Wake Forest Baptist has said the compensation for McConnell and the other top executives is justified because academic medical centers “are very complex organizations that require a special set of skills and experience to manage relationships with physicians and researchers, the university, its patients and community.”
It said the complexity “takes proven talents possessed by a small group of health care executives.”
Novant’s board of trustees has cited over several years that high compensation levels are necessary to recruit and retain executives to run “a very complex organization.”
“Compensation must be considered ‘reasonable’ and within an acceptable range compared to similar organizations,” Novant said.
Impact of tax reform
Dr.

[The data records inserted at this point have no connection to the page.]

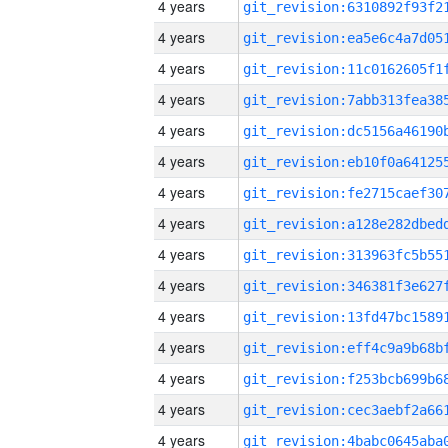
4 years
4 years
4 years
4 years
4 years
4 years
4 years
4 years
4 years
4 years
4 years
4 years
4 years
4 years
4 years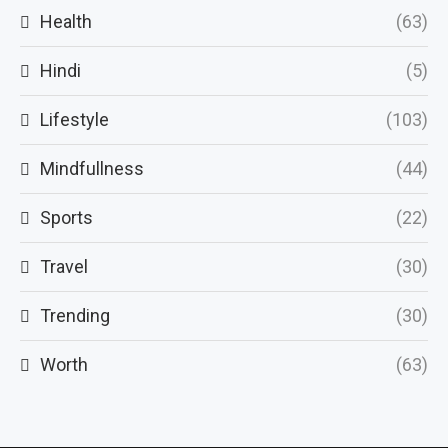
Health
(63)
Hindi
(5)
Lifestyle
(103)
Mindfullness
(44)
Sports
(22)
Travel
(30)
Trending
(30)
Worth
(63)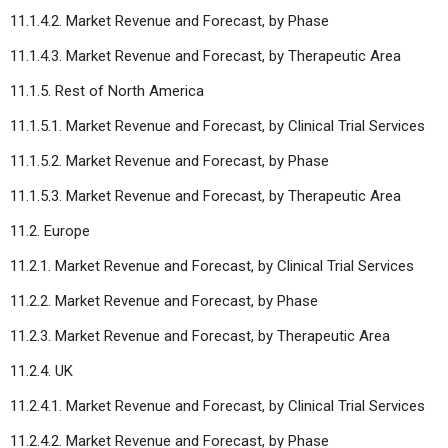
11.1.4.2. Market Revenue and Forecast, by Phase
11.1.4.3. Market Revenue and Forecast, by Therapeutic Area
11.1.5. Rest of North America
11.1.5.1. Market Revenue and Forecast, by Clinical Trial Services
11.1.5.2. Market Revenue and Forecast, by Phase
11.1.5.3. Market Revenue and Forecast, by Therapeutic Area
11.2. Europe
11.2.1. Market Revenue and Forecast, by Clinical Trial Services
11.2.2. Market Revenue and Forecast, by Phase
11.2.3. Market Revenue and Forecast, by Therapeutic Area
11.2.4. UK
11.2.4.1. Market Revenue and Forecast, by Clinical Trial Services
11.2.4.2. Market Revenue and Forecast, by Phase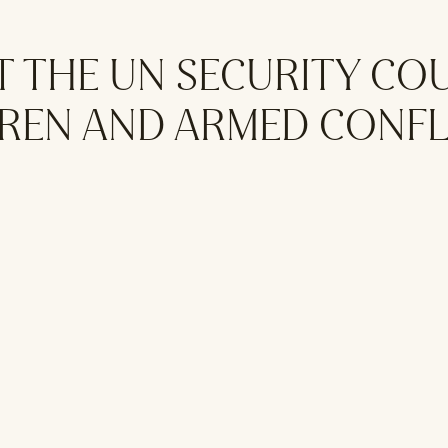
T THE UN SECURITY CO
DREN AND ARMED CONFL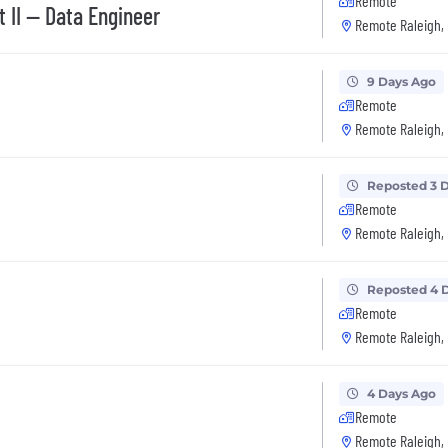
Remote
 II -- Data Engineer
Remote Raleigh,
9 Days Ago
Remote
Remote Raleigh,
Reposted 3 
Remote
Remote Raleigh,
Reposted 4 
Remote
Remote Raleigh,
4 Days Ago
Remote
Remote Raleigh,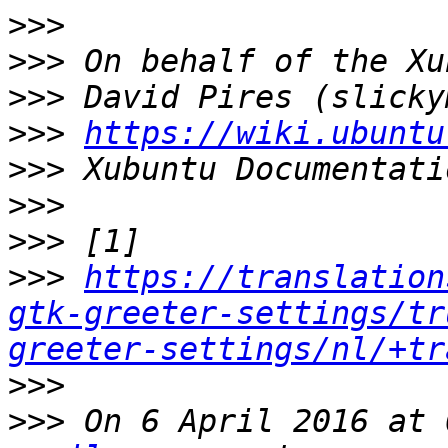
>>>
>>>
>>>
>>>
https://wiki.ubuntu
>>>
>>>
>>>
>>>
https://translation
gtk-greeter-settings/tr
greeter-settings/nl/+tr
>>>
>>>
 On 6 April 2016 at 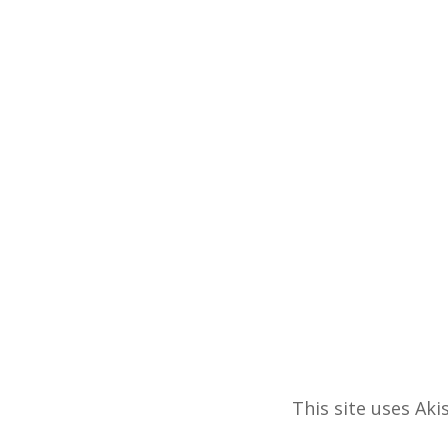
This site uses Ak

Roy Poses, a clinical associate professor of medicine at Brown University in Providence, R.I., and a former physician at three academic medical centers, writes a blog called “Health Care Renewal” in which he frequently tackles the issue of executive compensation.
“When health care organizations are asked to justify their executives’ compensation, they invoke the same talking points: that these payments are necessary to retain executives; that the executives are brilliant and doing extremely hard jobs; and the compensation is set by the market,” Poses said.
“All three points have been debunked, at least when used to justify the compensation of executives in big, for-profit companies.
“Yet rarely are the talking points challenged when used to justify hospital executives’ pay.”
The federal tax reform bill that went into effect in January may play a slowing role in not-for-profit and nonprofit executive compensation increases, said Elliot Dinkin, president and chief executive of Cowden Associates, a Pittsburgh-based specialist in risk management and compensation plans.
The law imposes a 21 percent excise tax on nonprofit employers for salaries of more than $1 million.
Although it was aimed mostly as reining in higher education salaries, such as coaches and university chancellors, it also is projected to have an impact on not-for-profit hospitals nationwide.
“In an environment in which every dollar counts, nonprofit boards will need to justify that it is worthwhile to pay the additional excise tax rather than cut back on salary,” Dinkin said.
Dinkin suggested that nonprofits may want to develop more attractive non-salary related opportunities having to do with time and lifestyle.
“There are effective ways to strike a balance between what’s reasonable and what’s necessary in the competition for talent,” he said.
Growth in value?
Study researchers determined that national healthcare expenditures increased from $2.5 trillion in 2005 to $3.2 trillion in 2015, with wages accounting for more than 25 percent of the growth.
“While the study can’t comment on the value of these executives, managers and other nonclinical workers, the growth in costs appears to outpace plausible growth in value,” Marcus said.
“It appears unlikely to us that the near-doubling of mean compensation to hospital executives is justified by the value added by their work.”
In 2015, there were 10 nonclinical workers and one management official for every one physician, the researchers said.
That ratio has a socioeconomic impact in playing a role in higher healthcare costs.
“We found that a substantial portion of the growth in cost-burden of healthcare worker wages stemmed from management and nonclinical workers,” according to the report.
“Although the number of healthcare workers grew 20 percent from 2005 to 2015, physicians comprised only 5 percent of that growth.
“Therefore, the value of every nonclinical healthcare worker should be evaluated … efforts should be made to align incentives and decrease administrative complexity to improve productivity and reduce costs associated with non-revenue generating healthcare workers.”